With every smudge wiped from his coffee cup, every crease smoothed out in his bed, every multivitamin counted from the jar, Alice spirals deeper into infatuation. But as Alice prepares for the moment when they will finally meet face-to-face, she discovers that love might not be the cure she thought it was.
As Alice frantically tries to cling to an imagined future with Tom, the line between fantasy and reality become ever more blurred, putting everything she has dreamed of at risk.
This Immaculate Body is a story of obsession, of the way women view the world and the ways that the world views them.
Acts of Desperation by Megan Nolan
She's twenty-three and in love with love. He's older, and the most beautiful man she's ever seen. The affair is quickly consuming.
But this relationship is unpredictable, and behind his perfect looks is a mean streak. She's intent on winning him over, but neither is living up to the other's ideals. He keeps emailing his thin, glamorous ex, and she's starting to give in to secret, shameful cravings of her own.
The search for a fix is frantic, and taking a dangerous turn...We're all looking to get what we want – but do we know what we need?
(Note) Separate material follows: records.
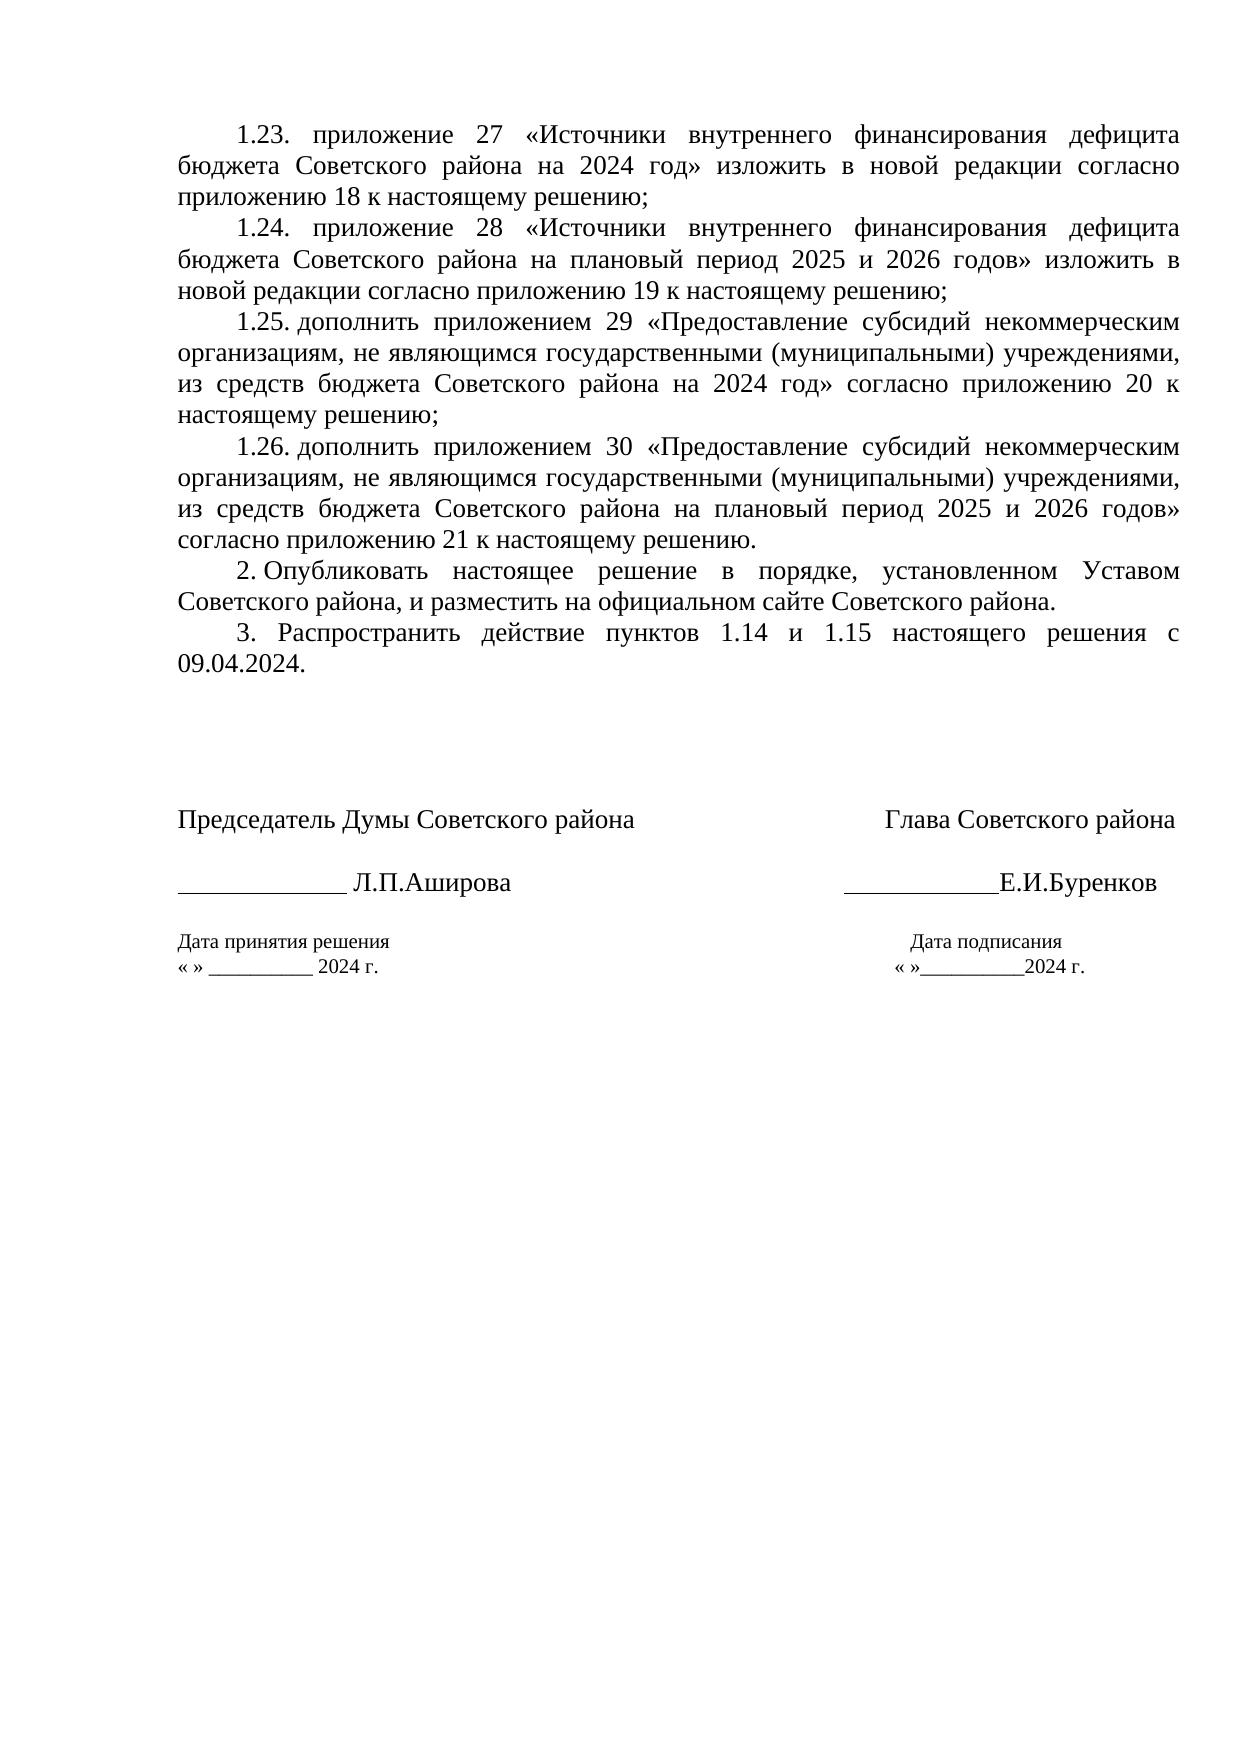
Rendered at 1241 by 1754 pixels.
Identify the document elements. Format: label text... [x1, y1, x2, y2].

text 1.23. приложение 27 «Источники внутреннего финансирования дефицита бюджета Советского района на 2024 год» изложить в новой редакции согласно приложению 18 к настоящему решению; [177, 118, 1181, 212]
text Дата принятия решения Дата подписания [177, 928, 1181, 953]
text Председатель Думы Советского района Глава Советского района [177, 803, 1181, 834]
text 1.24. приложение 28 «Источники внутреннего финансирования дефицита бюджета Советского района на плановый период 2025 и 2026 годов» изложить в новой редакции согласно приложению 19 к настоящему решению; [177, 212, 1181, 305]
text 1.26. дополнить приложением 30 «Предоставление субсидий некоммерческим организациям, не являющимся государственными (муниципальными) учреждениями, из средств бюджета Советского района на плановый период 2025 и 2026 годов» согласно приложению 21 к настоящему решению. [177, 429, 1181, 554]
text 2. Опубликовать настоящее решение в порядке, установленном Уставом Советского района, и разместить на официальном сайте Советского района. [177, 554, 1181, 616]
text 1.25. дополнить приложением 29 «Предоставление субсидий некоммерческим организациям, не являющимся государственными (муниципальными) учреждениями, из средств бюджета Советского района на 2024 год» согласно приложению 20 к настоящему решению; [177, 305, 1181, 429]
text « » __________ 2024 г. « »__________2024 г. [177, 953, 1181, 978]
text 3. Распространить действие пунктов 1.14 и 1.15 настоящего решения с 09.04.2024. [177, 616, 1181, 679]
text Л.П.Аширова Е.И.Буренков [177, 866, 1204, 897]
Eyes Guts Throat Bones by Moira Fowley
The belly-groan of a face unpeeled. A break-up poem recited knee-deep in bog water. An ancient burial mound rising and falling like a chest. The ghost of Stephen Gately reading the ingredients on a ham and cheese sandwich.
Startling, sinister and irresistibly joyful, Moira Fowley's debut collection unravels all of our darkest impulses and deepest fears.
If you want more... Classic Gothic
Jane Eyre by Charlotte Bronte
'The more solitary, the more friendless, the more unsustained I am, the more I will respect myself.'
Passionate, poetic and revolutionary, Jane Eyre is a novel of naked emotional power.It's story of a defiant, fiercely intelligent woman who refuses to accept her appointed place in society - and instead finds love on her own terms - has become famous as one of the greatest romances ever written, but it is also a brooding Gothic mystery, a profound depiction of character and a transformative work of the imagination.
Rebecca by Daphne Du Maurier
Working as a lady's companion, the heroine of Rebecca learns her place. Life begins to look very bleak until, on a trip to the South of France, she meets Maxim de Winter, a handsome widower whose sudden proposal of marriage takes her by surprise.
She accepts, but whisked from glamorous Monte Carlo to the ominous and brooding Manderley, the new Mrs de Winter finds Max a changed man. And the memory of his dead wife Rebecca is forever kept alive by the forbidding Mrs Danvers.
Beloved by Toni Morrison
Discover Toni Morrison's most iconic work in this Pulitzer-prize winning novel that exemplifies her powerful and important place in contemporary American literature.
It is the mid-1800s and as slavery looks to be coming to an end, Sethe is haunted by the violent trauma it wrought on her former enslaved life at Sweet Home, Kentucky. Her dead baby daughter, whose tombstone bears the single word, Beloved, returns as a spectre to punish her mother, but also to elicit her love.
Frankenstein by Mary Shelley
A twisted, upside-down creation myth, Mary Shelley's chilling Gothic tale lays bare the dark side of science, and the horror within us all.
It tells the story of Victor Frankenstein, who plunders graveyards to create a new being from the bodies of the dead – but whose botched creature causes nothing but murder and destruction. Written after a nightmare when its author was only eighteen, Frankenstein gave birth to the modern science fiction novel.